Libyan Deputy Prime Minister Mustafa Abu Shagour, leading the delegation, said on Twitter after talks with Mauritanian President Mohamed Ould Abdel Aziz on Tuesday that Aziz had given his consent to Senussi's extradition and he would "soon be in a Libyan prison."
Mauritanian sources differed.
"No commitment of any kind whatsoever has been given in this case," an official source told Reuters.
Another source close to the issue said: "At this stage no commitment has been given by the Mauritanian side, it looks like wishful thinking by the Libyans."
Earlier, a security source in the ex-French colony, which is heavily dependent on foreign aid, said that other countries should also have a say in the fate of Senussi, who had been the last senior Gaddafi regime figure still at large following the dictator's overthrow and death in an uprising last year.
The source declined to elaborate but several rights groups have said they doubt whether Senussi, 62, would get a fair trial in Libya and that he would be better transferred to the ICC to face charges of crimes against humanity.
HELD BEHIND A HIGH WALL
The Libyan delegation visited Senussi in detention and Manee said the former intelligence chief was "in good health".
"He is in a normal situation in a jail, under strong security," he said. "All his rights as a prisoner are guaranteed."

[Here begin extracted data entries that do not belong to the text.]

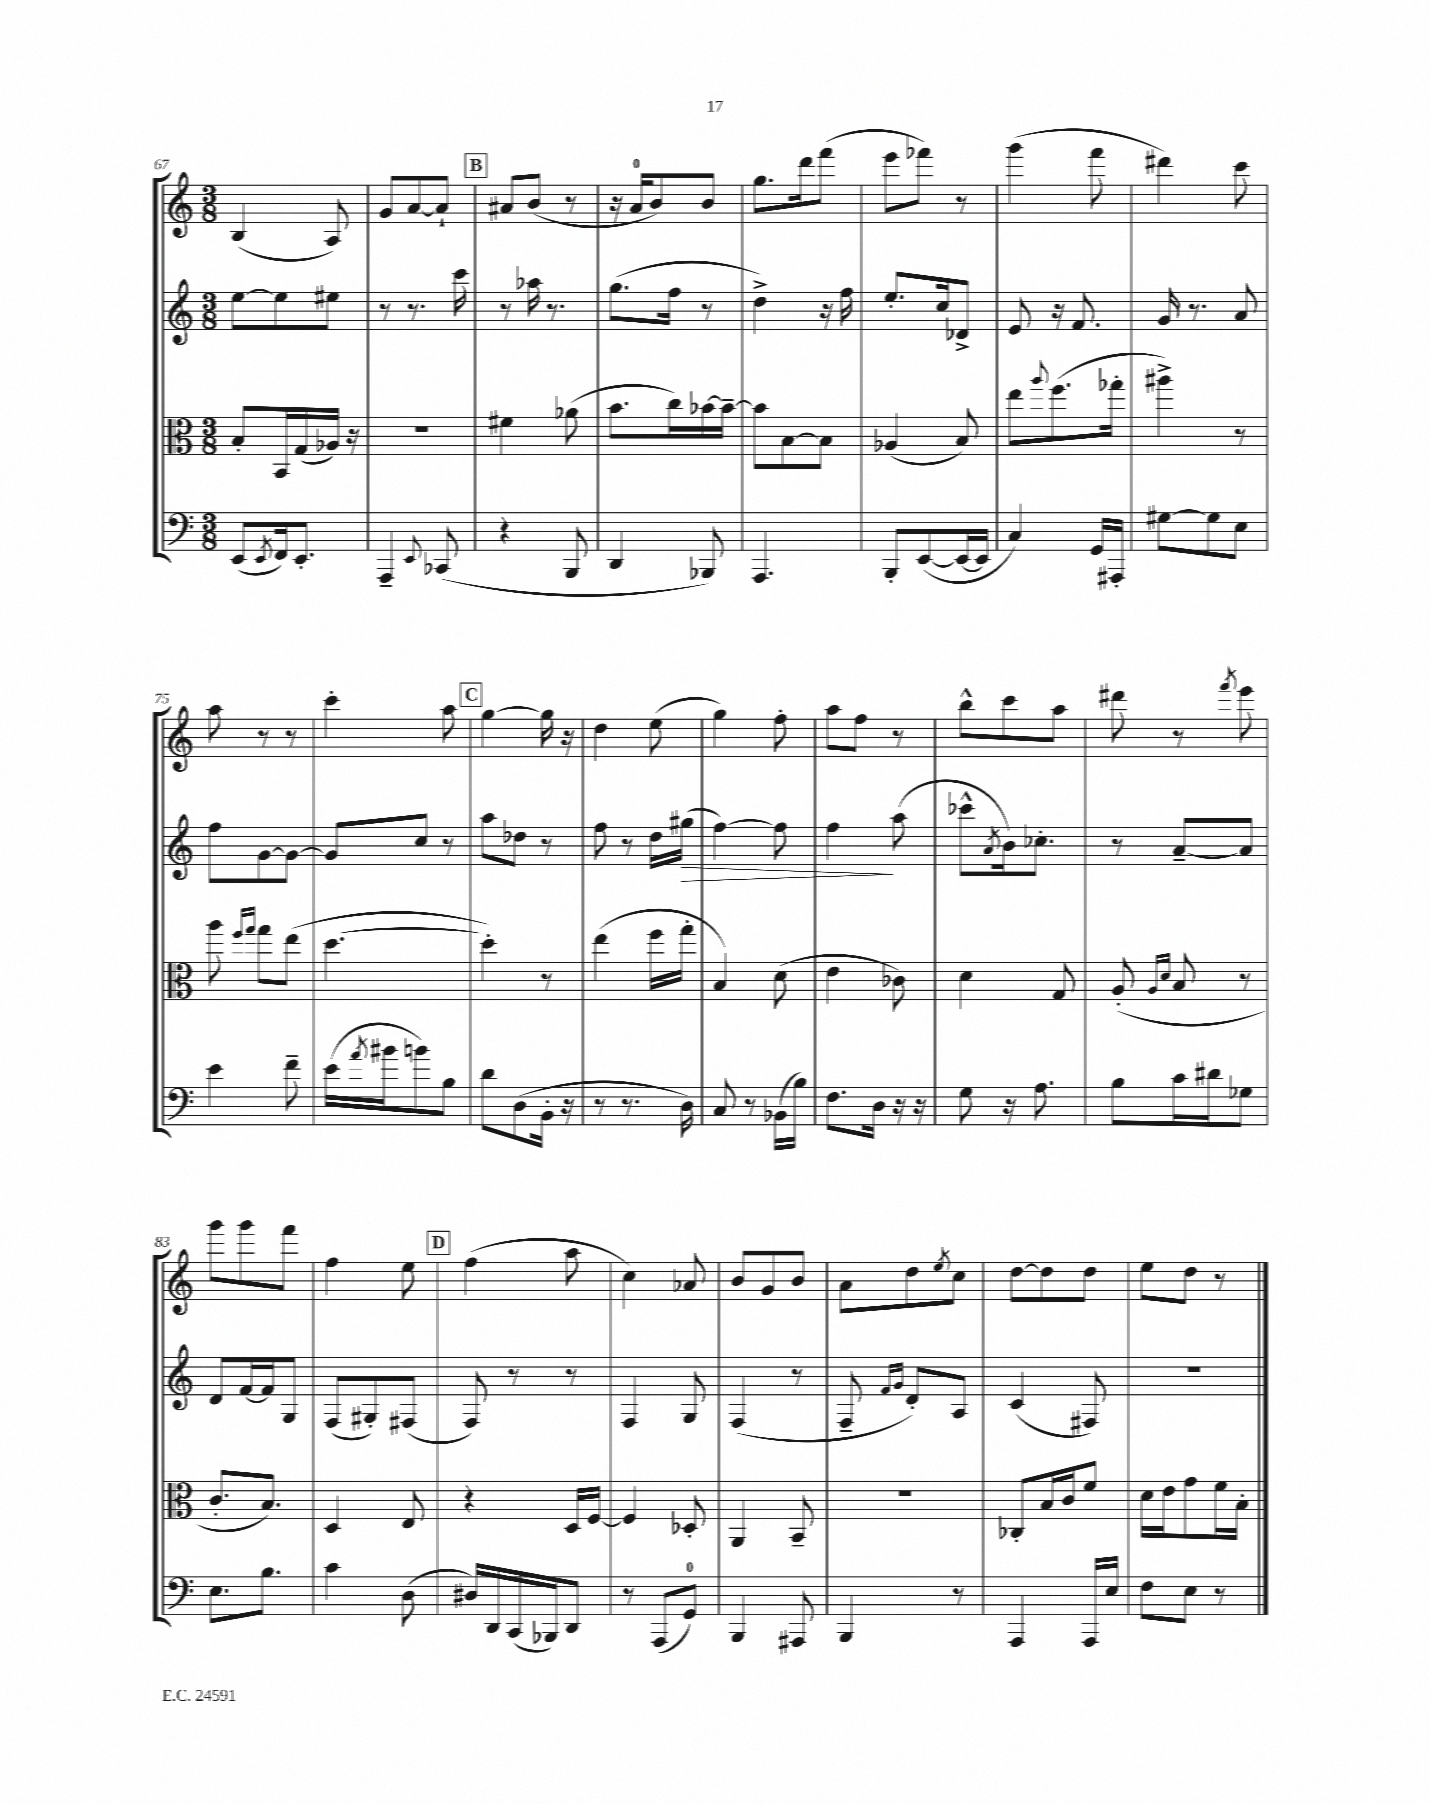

**kern	**kern	**kern	**kern
*staff4	*staff3	*staff2	*staff1
*clefF4	*clefC3	*clefG2	*clefG2
*k[]	*k[]	*k[]	*k[]
*M3/8	*M3/8	*M3/8	*M3/8
(8EE	8B'	[8ee	(4B
8qEE	.	.	.
16FF)	16BB	8ee]	.
8.EE'	(16G	.	.
.	16A-)	8ee#	8A)
.	16r	.	.
=	=	=	=
4AAA~	4.r	8r	8g
.	.	8.r	[8a
8qqEE	.	.	.
(8CC-	.	.	8a`]
.	.	16ccc	.
=	=	=	=
4r	4f#	8r	8a#
.	.	16aa-	(8b
.	.	8.r	.
8BBB	(8a-	.	8r
=	=	=	=
4DD	8.b	(8.gg	16r
.	.	.	16a
.	.	.	8b)
.	16cc)	16ff	.
8BBB-)	[16b-	8r	8b
.	16b-~_	.	.
=	=	=	=
4.AAA	8b-]	4dd^)	8.gg
.	[8B	.	.
.	.	.	16ddd
.	8B]	16r	(8fff
.	.	16ff	.
=	=	=	=
8BBB'	(4A-	8.ee'	8eee
([8EE	.	.	8fff-)
.	.	16cc	.
16EE_	8B)	8d-^	8r
16EE]	.	.	.
=	=	=	=
4C)	8ee	8e	(4ggg
.	8qqaa	.	.
.	(8.ff	16r	.
.	.	8.f	.
16GG	.	.	8fff
16AAA#'	16gg-'	.	.
=	=	=	=
[8G#	4aa#^)	16g	4ddd#)
.	.	8.r	.
8G#]	.	.	.
8E	8r	8a	8ccc
=	=	=	=
4e	8aa	8ff	8aa
.	16qqff	.	.
.	16qqgg	.	.
.	8gg	[8g	8r
8f~	(8ee	8g_	8r
=	=	=	=
(16e	[4.dd	8g]	4ccc'
8qa	.	.	.
16b#	.	.	.
8b)	.	8cc	.
8B	.	8r	8aa
=	=	=	=
8d	4dd'])	8aa	[4gg
(8D	.	8dd-	.
16BB'	8r	8r	16gg]
16r	.	.	16r
=	=	=	=
8r	(4ee	8ff	4dd
8.r	.	8r	.
.	16ff	16dd	(8ee
16D)	16gg'	(16gg#	.
=	=	=	=
8C	4B)	[4ff)	4gg)
8r	.	.	.
(16BB-	(8d	8ff]	8ff'
16B)	.	.	.
=	=	=	=
8.F	4e	4ff	8aa
.	.	.	8ff
16D	.	.	.
16r	8c-)	(8aa	8r
16r	.	.	.
=	=	=	=
8G	4d	8ccc-^^	8bb^^
.	.	8qa	.
16r	.	16b)	8ccc
8.A	.	8.cc-'	.
.	8G	.	8aa
=	=	=	=
8B	(8A'	8r	8ddd#
.	16qqA	.	.
.	16qqd	.	.
16c	8B	[8a~	8r
16d#	.	.	.
.	.	.	8qfff
8G-	8r	8a]	8eee
=	=	=	=
8.E	8.c'	8d	8ggg
.	.	[16f	8ggg
8.B	8.B)	16f]	.
.	.	8G	8fff
=	=	=	=
4c	4D	(8F	4ff
.	.	8G#')	.
(8D	8E	(8F#	8ee
=	=	=	=
16D#)	4r	8F)	(4ff
16DD	.	.	.
(16CC	.	8r	.
16BBB-)	.	.	.
8DD	16D	8r	8aa
.	[16F	.	.
=	=	=	=
8r	4F]	4F	4cc)
(8AAA	.	.	.
8GG)	8D-'	8G	8a-
=	=	=	=
4BBB	4AA	(4F	8b
.	.	.	8g
8AAA#	8BB~	8r	8b
=	=	=	=
4BBB	4.r	8F~	8a
.	.	16qqf	.
.	.	16qqg	.
.	.	8d')	8dd
.	.	.	8qee
8r	.	8A	8cc
=	=	=	=
4AAA	8C-'	(4c	[8dd
.	16B	.	8dd]
.	16c	.	.
16AAA	8f	8F#)	8dd
16E	.	.	.
=	=	=	=
8F	16d	4.r	8ee
.	16e	.	.
8E	8g	.	8dd
8r	16f	.	8r
.	16B'	.	.
==	==	==	==
*-	*-	*-	*-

Officials have said Senussi was arrested with a young man who Manee said could be one of his relatives.
Senussi is understood to be in detention in the main police training school in Nouakchott. The facility - surrounded by a high wall blocking the view from outside - was the only one that combined adequate security with a degree of comfort for Senussi, according to local security sources.
Aziz, an army general who seized power in 2008 and won elections a year later decried by rivals as rigged, has had solid support from Paris that has helped him win international respectability and an IMF funding program.
France wants Senussi in connection with a 1989 airliner bombing over Niger in which 54 of its nationals died.
A second Mauritanian security source told Reuters on Tuesday France was arguing that its claim had priority because it had helped in last week's arrest of the ex-spy chief.
Senussi is suspected of playing a central role in the killing of more than 1,200 inmates at Tripoli's Abu Salim prison in 1996. It was the arrest of a lawyer acting for relatives of the victims that sparked Libya's Arab Spring revolt in February last year.
Senussi has also been linked to the 1988 bombing over Lockerbie, Scotland of a Pan Am jet that killed 270 people. A diplomatic source said on Tuesday the United States was keen to question him about that attack.